Bandar Lampung (Lampost.co) — Menjadi keluarga dari mantan narapidana terorisme (napiter) adalah bukan hal mudah. Ketika terpapar paham radikal, para orang tua menutup diri dari pendidikan formal. Mereka memilih mengirim anak-anak ke pondok pesantren yang sepaham dan tak memiliki memiliki ijazah formal.
Hal tersebut menjadi perhatian bagi Yayasan Mangkubumi Putra Lampung. Sebuah yayasan yang beranggota mantan napiter di bawah binaan Densus 88 Anti-teror Wilayah Lampung.
Kemarin, Sabtu, 9 Agustus 2025, mereka baru saja membuka kelas kesetaraan bersama PKBM Nusa Indah bagi anak-anak keluarga eks napiter. Mereka menggunakan sebuah bangunan sederhana wilayah Jalan Mahoni I, Way Halim, Bandar Lampung untuk kegiatan belajar mengajar.
Sementara dalam program itu ada 3 anak eks napiter Lampung yang ikut belajar. Mereka terbaurkan dengan peserta didik lain untuk kembali belajar bersosialisasi dan berhubungan dengan masyarakat umum.
“Paham radikalisme yang teranut oleh orang tuanya yang menyebabkan mereka tidak bisa sekolah pada pendidikan formal. Mereka menutup diri,” ungkap Melani Indra Dewi, Seksi Pemberdayaan Perempuan pada Yayasan Mangkubumi Putra Lampung.
Kemudian menurutnya, kondisi anak-anak dari mantan Napiter cukup miris. Mereka sama sekali tidak mendapatkan pendidikan formal. Bukan hanya karena stigma yang terterima, tapi juga orang tua mereka yang menutup diri.
“Kalau kita lihat ada yang ikut paket A (kesetaraan SD) padahal usianya sudah remaha. Itu artinya mereka gak pernah bersekolah pada sekolah formal,” tuturnya.

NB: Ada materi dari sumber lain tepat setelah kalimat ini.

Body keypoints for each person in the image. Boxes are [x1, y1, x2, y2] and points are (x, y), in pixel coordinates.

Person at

Lalu keadaan itu tentu menyulitkan mereka, baik untuk melanjutkan pendidikan yang lebih tinggi atau pun mencari pekerjaan. Apalagi lagi, setelah menjalani masa tahanan eks napiter tentu seperti mengulang kehidupan dari nol.
Kemudian sebagai orang yang berasal dari keluarga mantan napiter, Melani mengatakan kondisi tersebut membuat mereka terlambat dalam segala hal. Namun ia tetap meyakini tidak ada kata terlambat untuk belajar dan menjadi lebih baik.

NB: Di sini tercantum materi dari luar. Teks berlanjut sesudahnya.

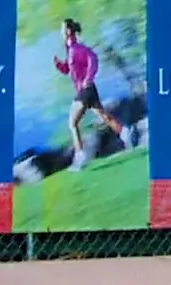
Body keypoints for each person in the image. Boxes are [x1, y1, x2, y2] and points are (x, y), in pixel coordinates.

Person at [54, 19, 132, 171]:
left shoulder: (78, 48)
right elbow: (68, 70)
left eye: (62, 29)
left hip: (85, 91)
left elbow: (93, 59)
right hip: (87, 90)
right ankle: (125, 132)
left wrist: (88, 78)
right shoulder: (70, 50)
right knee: (104, 116)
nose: (61, 33)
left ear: (69, 31)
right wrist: (59, 65)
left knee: (73, 123)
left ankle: (80, 156)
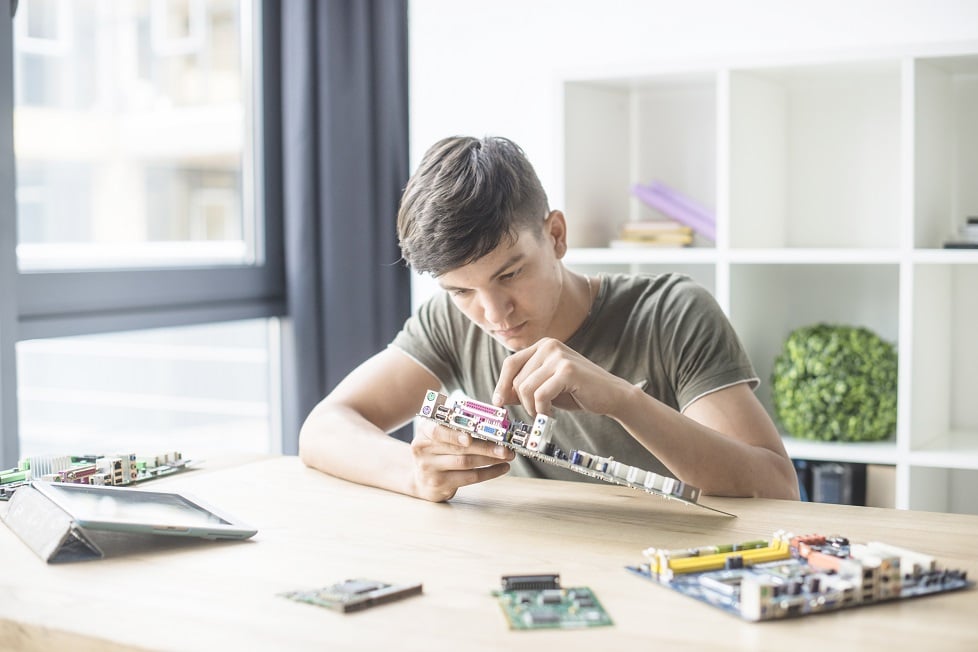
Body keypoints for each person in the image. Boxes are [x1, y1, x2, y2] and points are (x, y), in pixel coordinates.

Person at [299, 135, 799, 503]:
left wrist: (623, 401)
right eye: (461, 291)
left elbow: (777, 487)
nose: (494, 315)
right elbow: (323, 427)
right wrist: (415, 473)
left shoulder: (671, 312)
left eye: (511, 274)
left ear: (556, 235)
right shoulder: (449, 324)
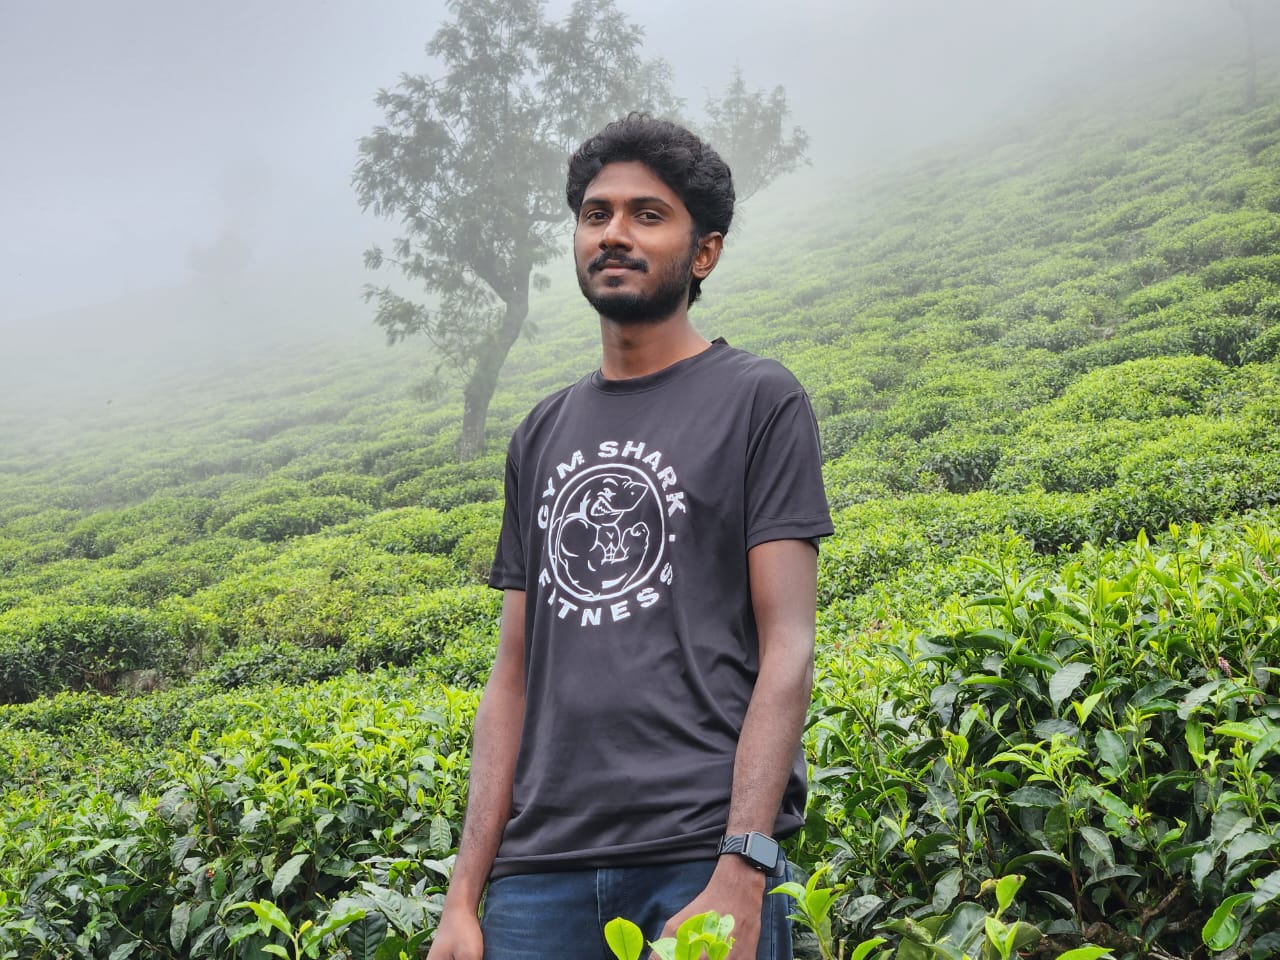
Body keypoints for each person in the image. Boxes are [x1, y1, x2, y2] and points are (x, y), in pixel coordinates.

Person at [426, 115, 833, 960]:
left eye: (648, 215)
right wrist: (463, 897)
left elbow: (788, 647)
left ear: (704, 252)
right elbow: (511, 675)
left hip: (697, 856)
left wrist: (743, 866)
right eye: (596, 213)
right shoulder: (540, 434)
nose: (614, 233)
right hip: (537, 877)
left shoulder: (760, 400)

“Memang terlambat, tapikan tidak ada kata terlambat untuk belajar. Mereka harus mengejar ketertinggalannya, walaupun mungkin tidak sama setidaknya mereka memiliki pendidikan yang setara dengan pendidikan formal,” katanya.
Bangun Mental dan Kemandirian
Sementara Ketua Yayasan Mangkubumi, Suprihadi menambahkan, pembukaan akses pendidikan ini merupakan pertama kali tergelar. Melalui akses pendidikan itu, para anggota keluarga mantan Napiter bisa berbaur kembali pada masyarakat.
Kemudian melalui program itu, sebenarnya tidak hanya memberikan pendidikan formal saja. Namun juga sekaligus menanamkan nilai-nilai kebangsaan kepada mereka agar bisa terterima oleh masyarakat.
“Misi dari kelembagaan kami ini adalah membangun kemandirian dan kesehatan mental dan para eks napiter,” ujarnya.
Selain membuka akses pendidikan formal, Yayasan Mangku Bumi juga bekerjasama dengan sejumlah pihak untuk memberikan keterampilan bagi eks napiter. Dengan mentoring dan pelatihan yang diberikan, harapannya para eks napiter itu mampu hidup mandiri dan kembali bermasyarakat.
“Kami mengadakan acara mentoring atau pendampingan kewirausahaan melalui program pertanian organik dan peternakan. Serta teknologi pembuatan tepung mocaf,” jelasnya.